For some reason right now I'm imagining Karina Longworth sighing "With friends like these..."

I know. Not fair.


William Everson calls it "simplistic satirization" in his book "American Silent Film", and he liked the movie.

Glenn Kenny

Not for anything (and I'll likely be made to regret it), but to paraphrase Lloyd Bentsen, I knew William K. Everson, I worked with William K. Everson, etc. ...

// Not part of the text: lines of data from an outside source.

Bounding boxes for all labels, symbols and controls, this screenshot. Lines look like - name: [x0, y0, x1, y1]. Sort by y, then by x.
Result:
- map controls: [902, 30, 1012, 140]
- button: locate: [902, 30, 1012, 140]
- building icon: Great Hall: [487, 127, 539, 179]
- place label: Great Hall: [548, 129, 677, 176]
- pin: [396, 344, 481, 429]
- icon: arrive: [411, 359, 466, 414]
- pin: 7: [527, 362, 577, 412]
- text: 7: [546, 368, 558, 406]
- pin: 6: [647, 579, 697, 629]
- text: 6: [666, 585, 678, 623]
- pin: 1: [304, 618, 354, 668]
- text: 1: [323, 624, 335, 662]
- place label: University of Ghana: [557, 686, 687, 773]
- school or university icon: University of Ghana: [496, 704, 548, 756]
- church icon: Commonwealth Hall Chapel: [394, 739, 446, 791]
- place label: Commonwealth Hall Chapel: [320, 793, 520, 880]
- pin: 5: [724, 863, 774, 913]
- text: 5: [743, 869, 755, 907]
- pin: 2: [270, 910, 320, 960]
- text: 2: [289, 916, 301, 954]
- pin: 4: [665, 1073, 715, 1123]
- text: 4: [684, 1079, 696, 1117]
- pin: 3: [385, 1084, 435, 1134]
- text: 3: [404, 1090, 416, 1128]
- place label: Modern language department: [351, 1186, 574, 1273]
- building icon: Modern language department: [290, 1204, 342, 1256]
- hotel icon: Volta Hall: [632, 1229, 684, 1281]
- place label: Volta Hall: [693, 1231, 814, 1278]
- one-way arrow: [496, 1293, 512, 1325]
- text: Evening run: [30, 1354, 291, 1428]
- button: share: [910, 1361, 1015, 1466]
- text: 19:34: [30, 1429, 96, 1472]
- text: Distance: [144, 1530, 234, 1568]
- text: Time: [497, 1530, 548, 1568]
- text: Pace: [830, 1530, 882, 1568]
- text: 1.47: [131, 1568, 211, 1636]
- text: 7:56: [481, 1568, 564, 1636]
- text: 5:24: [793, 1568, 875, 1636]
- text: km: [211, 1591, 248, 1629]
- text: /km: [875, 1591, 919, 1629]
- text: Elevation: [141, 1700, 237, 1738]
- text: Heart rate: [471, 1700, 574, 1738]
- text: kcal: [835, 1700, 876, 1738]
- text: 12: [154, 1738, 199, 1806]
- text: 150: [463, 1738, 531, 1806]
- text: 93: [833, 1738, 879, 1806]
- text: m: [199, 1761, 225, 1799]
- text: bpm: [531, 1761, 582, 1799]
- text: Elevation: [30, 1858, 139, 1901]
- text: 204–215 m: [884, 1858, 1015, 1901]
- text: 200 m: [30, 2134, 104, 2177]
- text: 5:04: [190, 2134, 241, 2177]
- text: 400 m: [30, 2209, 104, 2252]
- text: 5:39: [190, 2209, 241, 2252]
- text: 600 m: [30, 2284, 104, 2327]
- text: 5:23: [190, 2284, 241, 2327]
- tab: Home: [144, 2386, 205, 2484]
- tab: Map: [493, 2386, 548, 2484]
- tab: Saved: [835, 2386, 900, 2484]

The "importance" of THE ARTIST is really lessened for me in seeing its similarities to the OSS 117 films that Hazanavicius and Dujardin previously collaborated on. I really do think it's just a reverance for the period setting and subject that makes people think it's some sort of greater piece of work than it is. The critical difference seems to be in how one identifies with the pastiche. I see it as more gimmicky than apt homage. Even Scott King's TREASURE ISLAND or THE LOST SKELETON OF CADAVRA have a kind of depth or subtext to them that has something to say about what it is showing (whether you think it does it well or not). Maybe THE ARTIST isn't trying to be post-modern like that, but I don't see how it couldn't be...

Josh Z

Wait a second. The "importance" of The Artist? Why does this movie (or any movie, really) have to be IMPORTANT? I think some of you seem to have missed the fact that this is a comedy.

[Insert snide joke about not finding the movie funny here.]

"[P]eople think it's some sort of greater piece of work than it is."

Some of us just enjoyed the movie, and didn't trouble ourselves with worry over what an important piece of work it's supposed to be.

With all the publicity about this being the first silent film likely to win a Best Picture Oscar since Wings, what's been overlooked is that comedies winning that award are almost as rare. What was the last comedy to win Best Picture? Annie Hall?

Gordon Cameron

>Maybe it's because I hate musicals.

Yep, that'll put a dent in the experience.


I don't like SINGIN' IN THE RAIN much, but I do love THE BAND WAGON, which to me is the masterpiece people have mistaken SINGIN' for. To quote Joe McElhaney:

Repeat viewings of Singin’ in the Rain merely confirm its initial pleasures. Repeat viewings of The Band Wagon bring forth a work of an increasingly apparent formal, thematic and emotional richness which the Kelly/Donen film never approaches.

Tom Block

Thank goodness we don't actually have to choose between them.


We don't, but I don't think that the one is anywhere close to the other, and the two are related films.

The Fanciful Norwegian

A "60th anniversary restoration" of SINGIN' IN THE RAIN is premiering in April at the TCM Classic Film Festival. The DVD master, though good by 2001 standards, was done digitally at 1080i and isn't really suitable for Blu-ray, much less a theatrical presentation. I haven't seen any details of the new master yet, so I don't know if they're actually doing a photochemical restoration or if it's just a new (4K? 8K?) transfer of existing elements (which I understand are in pretty good shape, even though the negative is lost).

The comments to this entry are closed.